Framework and Methodology
The proposed evaluation framework assesses LLMs by prompting them to generate questions about a given statement, simulating the curiosity of a person encountering new information. The quality of these questions is scored based on three key metrics: relevance, coherence, and diversity. Relevance measures how directly the questions pertain to the statement, coherence evaluates the logical flow between questions, and diversity assesses the range of topics covered by the questions.
To validate the scoring procedures, controlled ablation studies were employed. The dataset used for evaluation consists of 1101 statements in physics, chemistry, and mathematics, spanning various difficulty levels, 300 general knowledge statements, and 567 incorrect statements designed to test the models' critical inquiry capabilities. To ensure robustness, the scores provided by LLMs were compared with human evaluations, achieving a weighted Cohen’s kappa of approximately 0.7.
Key Findings
The paper evaluated several models, including GPT-4, Mistral 8x7b, and Phi-2 2.7b. The results revealed that while larger models like GPT-4 excelled in generating coherent and relevant questions, the smaller Phi-2 model demonstrated comparable or even superior performance in some cases. This indicates that model size alone does not necessarily determine knowledge acquisition potential.

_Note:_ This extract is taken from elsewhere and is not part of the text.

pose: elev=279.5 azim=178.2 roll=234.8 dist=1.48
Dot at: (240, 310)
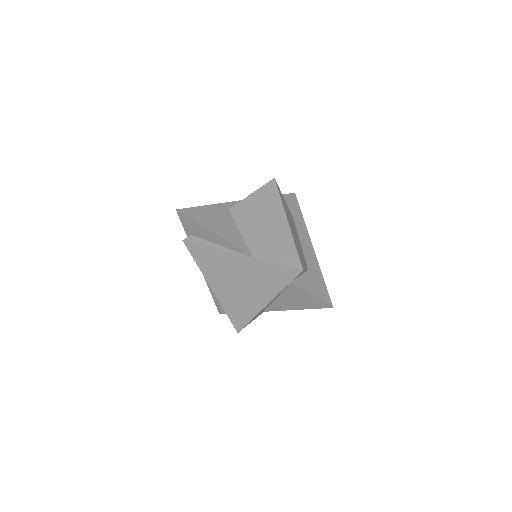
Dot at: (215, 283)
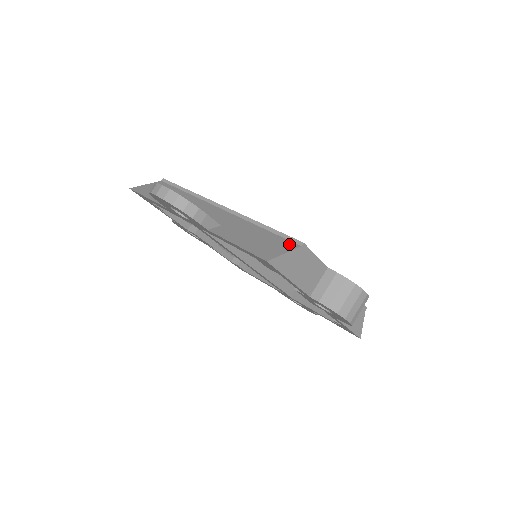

- GPT-4: Generally led in most metrics and subjects, particularly in advanced tasks, displaying superior knowledge and reasoning capabilities.

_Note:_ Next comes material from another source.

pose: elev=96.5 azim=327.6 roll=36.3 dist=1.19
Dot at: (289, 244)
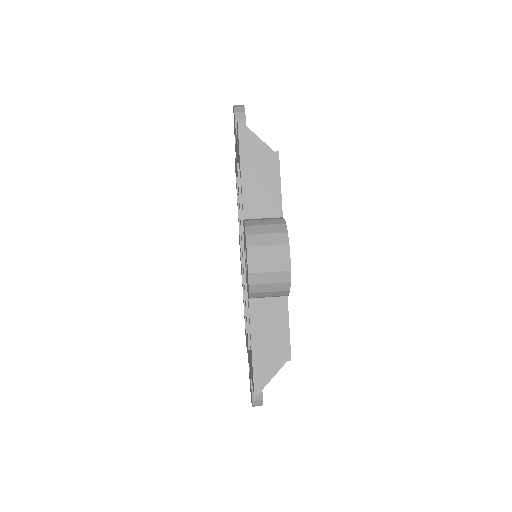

- Mistral 8x7b: Showed strong performance, especially in Chemistry and Mathematics, often matching or exceeding GPT-4 in specific areas.
- Phi-2 2.7b: Despite its smaller size, Phi-2 performed exceptionally well in generating relevant and coherent questions, challenging the notion that larger models are inherently superior.
- Llama2 Models: Consistently scored lower, indicating potential limitations in training or architecture for CDQG tasks.
- Gemini: Although generally scoring lower, it showed exceptional diversity, likely due to its multi-modal training approach.
Practical and Theoretical Implications
The findings have significant implications for the development of more knowledgeable AI systems. The proposed CDQG framework addresses a previously overlooked capability of LLMs: their potential for novel knowledge discovery through inquiry. By quantifying this capability, the framework opens avenues for developing LLMs that not only store information but also actively seek new knowledge.
Future Developments in AI
Future research could explore expanding this framework to assess other cognitive abilities like reasoning depth, creativity, and factual accuracy. Furthermore, integrating metrics that capture human-centric qualities, such as emotional intelligence and adaptability, could provide a more comprehensive understanding of LLMs' cognitive processes. Additionally, there's potential for models that not only generate questions but also critically reflect on their outputs, paving the way for self-improving AI systems.
Conclusion
The paper introduces a novel evaluation framework for LLMs focused on curiosity-driven question generation. The paper demonstrates that while larger models like GPT-4 excel in generating high-quality questions, smaller models such as Phi-2 also show remarkable potential. This research highlights the importance of considering multiple dimensions, including relevance, coherence, and diversity, in evaluating AI's ability to simulate human-like inquiry. The proposed framework serves as a foundational step towards developing more inquisitive and knowledgeable AI systems that can autonomously drive innovation and intellectual growth.